The directional_search function utilises a depth-first search (DFS) algorithm for travesing the UMI graph. It is written this way

Python

 1
 2
 3
 4
 5
 6
 7
 8
 9
10
11
12
13
14
15
16
17
18
19
20
21
22
23
24
25
26
27
28
29
def dfs(
        node,
        node_val_sorted,
        node_set_remaining,
        graph_adj,
):
    visited = set()
    approval = []
    disapproval = []
    g = graph_adj
    def search(node):
        visited.add(node)
        self.console.print('======>visited UMI nodes: {}'.format(visited))

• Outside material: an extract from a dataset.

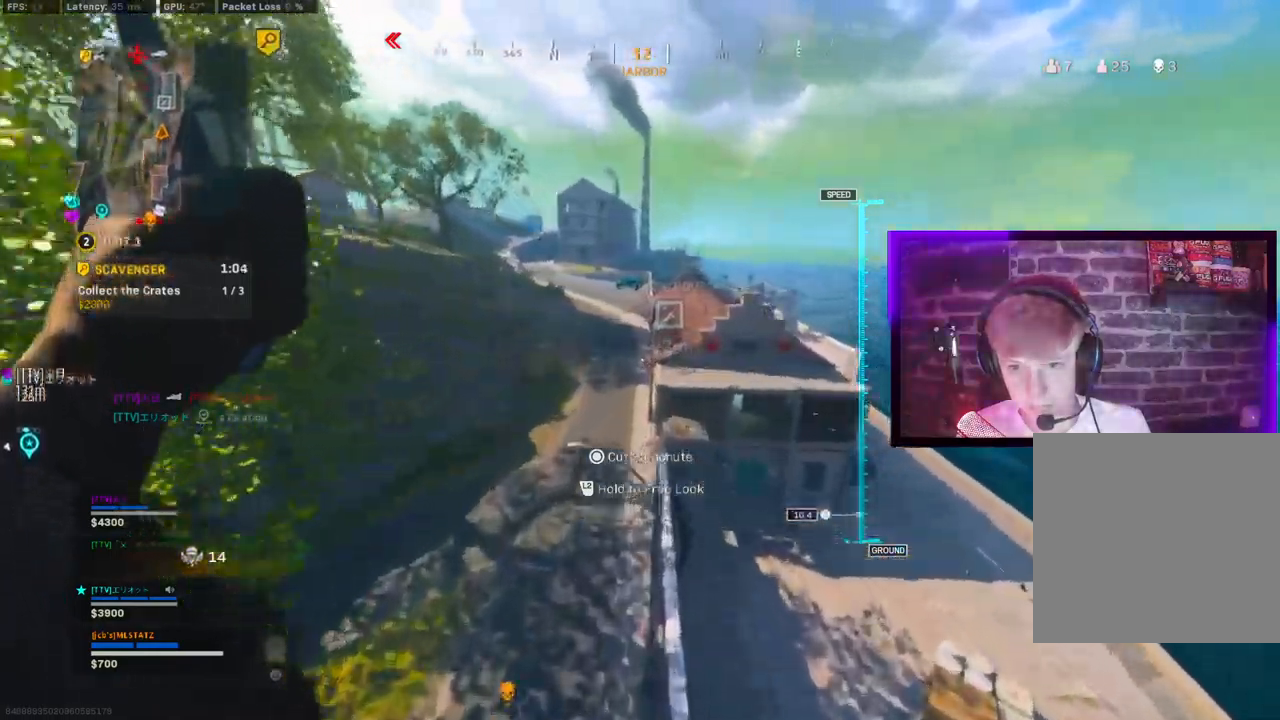
{"dt_ms": 500, "buttons": ["L1"], "left_stick": "up", "right_stick": "center", "events": [[167, "CIRCLE", "down"], [200, "L1", "down"], [283, "CIRCLE", "up"], [400, "L1", "up"], [500, "L1", "down"], [500, "right_stick", "center"]]}
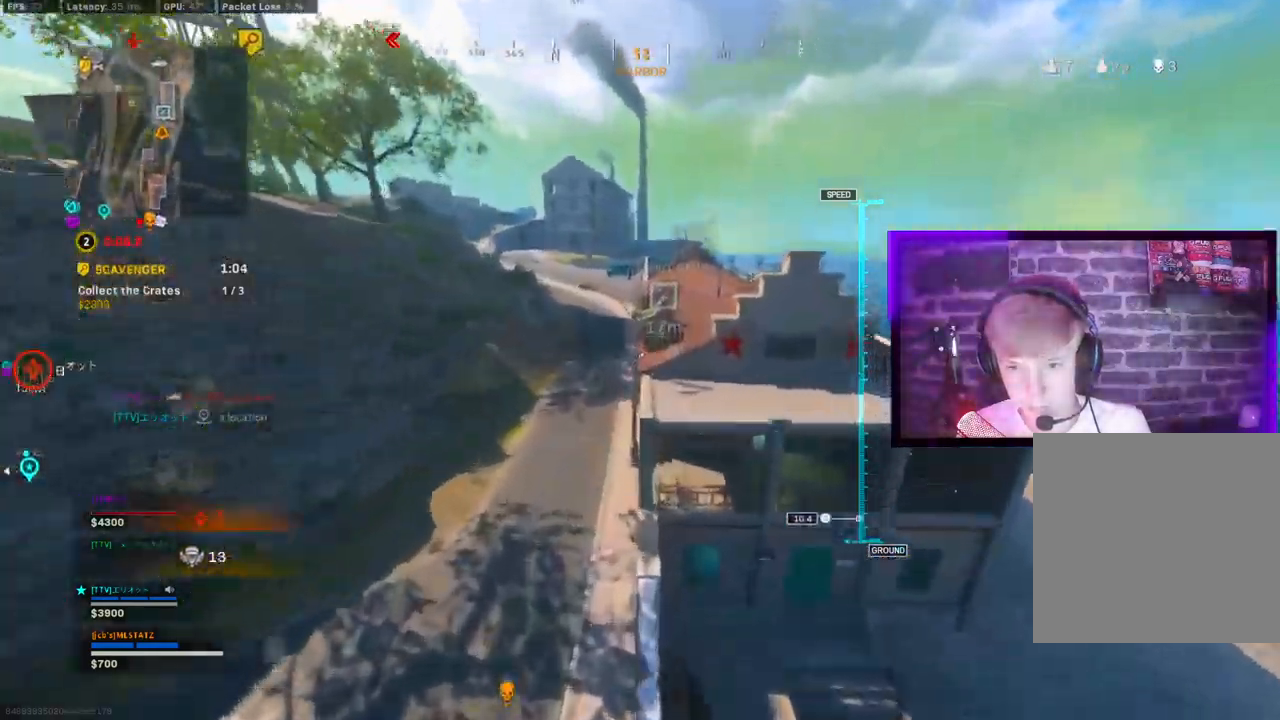
{"dt_ms": 500, "buttons": [], "left_stick": "up", "right_stick": "center", "events": [[100, "L1", "up"], [183, "CIRCLE", "down"], [300, "CIRCLE", "up"]]}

        self.console.print(visited)
        for neighbor in g[node]:
            self.console.print('=========>the neighbor: {}'.format(neighbor))

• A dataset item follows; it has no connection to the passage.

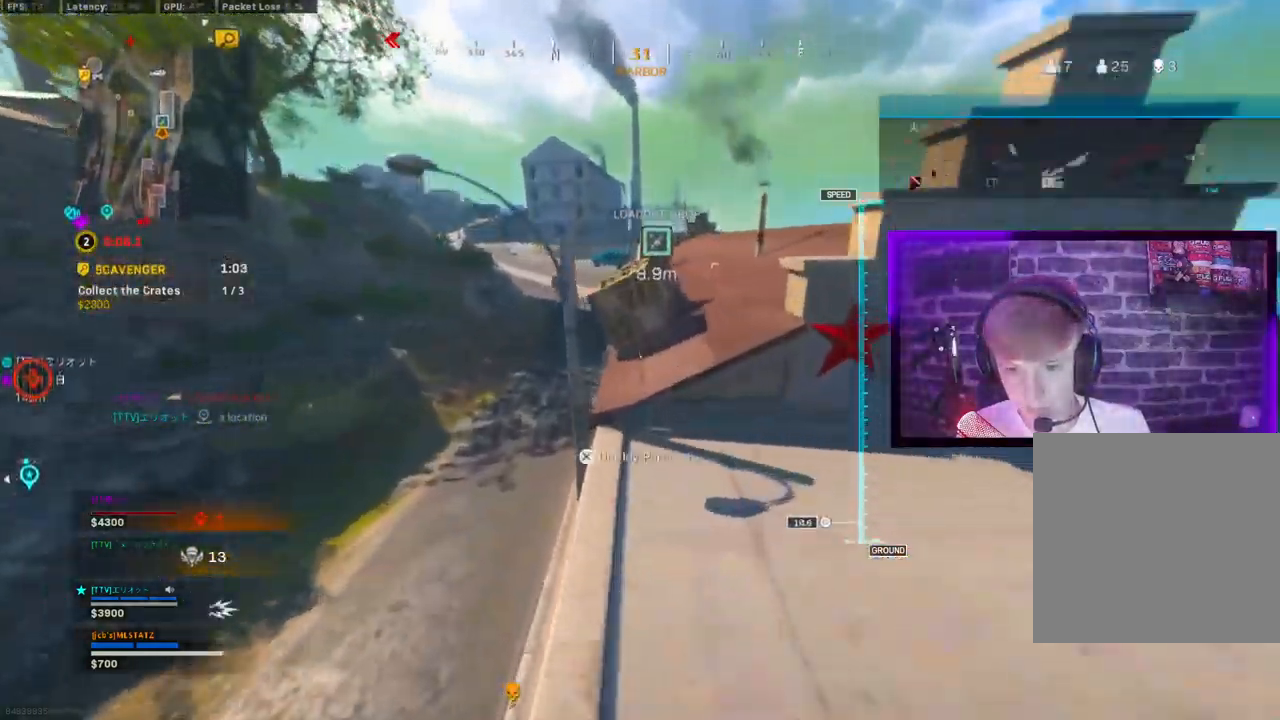
{"dt_ms": 500, "buttons": [], "left_stick": "up-right", "right_stick": "center", "events": [[167, "CROSS", "down"], [300, "CROSS", "up"], [433, "left_stick", "up-right"]]}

            if neighbor not in visited:
                if neighbor in node_set_remaining:
                    if node_val_sorted[node] >= 2 * node_val_sorted[neighbor] - 1:
                        approval.append([node, neighbor])
                        search(neighbor)
                    else:
                        disapproval.append([node, neighbor])
    search(node)
    ### @@ approval
    # {'cc_0': {'node_A': [['A', 'B'], ['A', 'C'], ['A', 'D'], ['D', 'F']], 'node_E': []}}
    ### @@ disapproval
    # {'cc_0': {'node_A': [['B', 'C'], ['D', 'E']], 'node_E': []}}
    return visited, approval, disapproval


  1. Smith T, Heger A, Sudbery I. UMI-tools: modeling sequencing errors in Unique Molecular Identifiers to improve quantification accuracy. Genome Res. 2017 Mar;27(3):491-499. doi: 10.1101/gr.209601.116. Epub 2017 Jan 18. PMID: 28100584; PMCID: PMC5340976.